Perhaps. The price tag would be hefty, though.

A growing number of Democratic presidential candidates have called for campaign finance reforms and establish publicly funded elections with “Democracy Dollars” as some call it.

Using entrepreneur and 2020 Democratic presidential candidate Andrew Yang’s suggested $100 voucher per voter, and taking into consideration how many eligible voters participated in the 2018 midterm elections, providing every voter with a $100 voucher would cost more than $10 billion if every voter used it.

The idea is not impossible, though. The Seattle City Council passed a similar version of Yang’s plan in 2015, but set the limit to $25 per voter.

More states welcome campaign finance reform

With billionaires like former NYC mayor Michael Bloomberg and hedge fund manager Tom Steyer pouring millions of their own money into their presidential campaigns, the debate on money in politics is still alive and well.

In a refreshing moment of bipartisanship, however, states have been working to ensure transparency from any candidate seeking local office.
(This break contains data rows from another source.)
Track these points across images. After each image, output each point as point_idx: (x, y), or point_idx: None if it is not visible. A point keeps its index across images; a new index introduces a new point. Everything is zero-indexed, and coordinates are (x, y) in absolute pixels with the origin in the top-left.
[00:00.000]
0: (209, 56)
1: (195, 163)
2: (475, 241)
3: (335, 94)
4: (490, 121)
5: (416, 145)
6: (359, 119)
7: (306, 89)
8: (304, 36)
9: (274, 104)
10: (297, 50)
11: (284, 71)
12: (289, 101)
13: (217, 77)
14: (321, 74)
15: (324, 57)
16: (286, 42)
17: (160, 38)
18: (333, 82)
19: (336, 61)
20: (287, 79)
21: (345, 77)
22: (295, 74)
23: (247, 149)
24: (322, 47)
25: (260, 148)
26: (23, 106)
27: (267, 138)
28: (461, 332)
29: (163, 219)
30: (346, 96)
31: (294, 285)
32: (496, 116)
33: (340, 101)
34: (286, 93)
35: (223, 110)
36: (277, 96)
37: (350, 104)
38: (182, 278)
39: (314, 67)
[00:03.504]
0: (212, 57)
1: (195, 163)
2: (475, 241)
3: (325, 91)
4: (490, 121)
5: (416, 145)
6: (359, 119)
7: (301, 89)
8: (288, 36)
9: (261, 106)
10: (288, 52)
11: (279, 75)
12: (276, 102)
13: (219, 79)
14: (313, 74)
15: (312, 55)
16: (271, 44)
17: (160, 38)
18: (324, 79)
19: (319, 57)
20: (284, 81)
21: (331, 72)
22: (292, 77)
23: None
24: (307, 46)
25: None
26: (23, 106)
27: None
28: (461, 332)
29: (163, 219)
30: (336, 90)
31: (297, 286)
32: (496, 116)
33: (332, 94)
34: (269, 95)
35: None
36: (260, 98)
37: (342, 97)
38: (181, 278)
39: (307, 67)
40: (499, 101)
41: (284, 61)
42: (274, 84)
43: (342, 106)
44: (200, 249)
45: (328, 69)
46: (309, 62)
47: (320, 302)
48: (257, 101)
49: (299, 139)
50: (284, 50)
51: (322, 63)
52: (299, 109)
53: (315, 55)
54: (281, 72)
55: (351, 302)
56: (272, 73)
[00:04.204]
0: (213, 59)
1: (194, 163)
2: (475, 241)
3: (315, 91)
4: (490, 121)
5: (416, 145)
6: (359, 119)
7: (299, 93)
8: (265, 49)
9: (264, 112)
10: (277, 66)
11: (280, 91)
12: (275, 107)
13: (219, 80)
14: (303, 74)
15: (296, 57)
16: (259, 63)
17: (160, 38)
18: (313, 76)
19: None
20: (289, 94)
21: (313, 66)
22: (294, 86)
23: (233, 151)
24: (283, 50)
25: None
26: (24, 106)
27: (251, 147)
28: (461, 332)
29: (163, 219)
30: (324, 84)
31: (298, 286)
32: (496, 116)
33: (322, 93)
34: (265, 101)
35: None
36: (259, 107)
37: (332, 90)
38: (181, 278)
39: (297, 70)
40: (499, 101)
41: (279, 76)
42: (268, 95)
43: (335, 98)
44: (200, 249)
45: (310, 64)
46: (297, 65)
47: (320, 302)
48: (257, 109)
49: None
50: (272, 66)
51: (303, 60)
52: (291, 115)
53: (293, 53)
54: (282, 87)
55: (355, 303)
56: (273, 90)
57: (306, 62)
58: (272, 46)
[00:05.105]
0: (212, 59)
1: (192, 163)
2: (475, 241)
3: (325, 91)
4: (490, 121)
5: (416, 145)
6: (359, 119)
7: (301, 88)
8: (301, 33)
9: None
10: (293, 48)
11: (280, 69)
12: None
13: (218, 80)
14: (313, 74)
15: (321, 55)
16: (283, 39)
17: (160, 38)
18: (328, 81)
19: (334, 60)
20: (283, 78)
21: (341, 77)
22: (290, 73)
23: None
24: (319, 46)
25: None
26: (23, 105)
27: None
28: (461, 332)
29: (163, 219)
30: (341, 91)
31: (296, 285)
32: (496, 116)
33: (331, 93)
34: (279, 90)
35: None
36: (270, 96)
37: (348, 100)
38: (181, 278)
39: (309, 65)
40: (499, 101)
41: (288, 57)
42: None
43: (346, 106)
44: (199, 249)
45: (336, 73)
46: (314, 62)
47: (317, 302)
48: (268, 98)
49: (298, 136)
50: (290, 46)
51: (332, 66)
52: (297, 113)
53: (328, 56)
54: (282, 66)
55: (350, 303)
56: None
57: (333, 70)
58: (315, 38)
Gov. Charlie Baker (R-MA) signed a bill introduced by a Democratic state lawmaker that will completely overhaul the state’s campaign finance system.

Via AP: “Under the new law signed Tuesday by Baker, state lawmakers must report campaign contributions and expenditures in monthly statements filed [by] their banks.”

State legislators and some mayoral candidates will now have to report their financial information to the state’s Office of Campaign and Political Finance every month. The law intends to quickly identify and fix any discrepancies in public filings to improve transparency in political campaigns.

Meanwhile, interest in publicly financing elections made its way to the empire state. Last week, the New York State Public Finance Commission approved a measure to establish a $100 million state-funded matching funds program, set to go into effect in 2026

In the Courts

Blodgett v. Hughs: Complaint filed

Texans young and old banded together to file a lawsuit in federal court against the state. They’re asking the court to strike down a new law that requires all early voting polling places to remain open during specific hours rather than meet individual communities’ needs.

South Carolina Democratic Party v. State Election Commission: Complaint filed

The South Carolina Democratic party filed a lawsuit to invalidate a law that requires voters to provide their social security number in order to register to vote.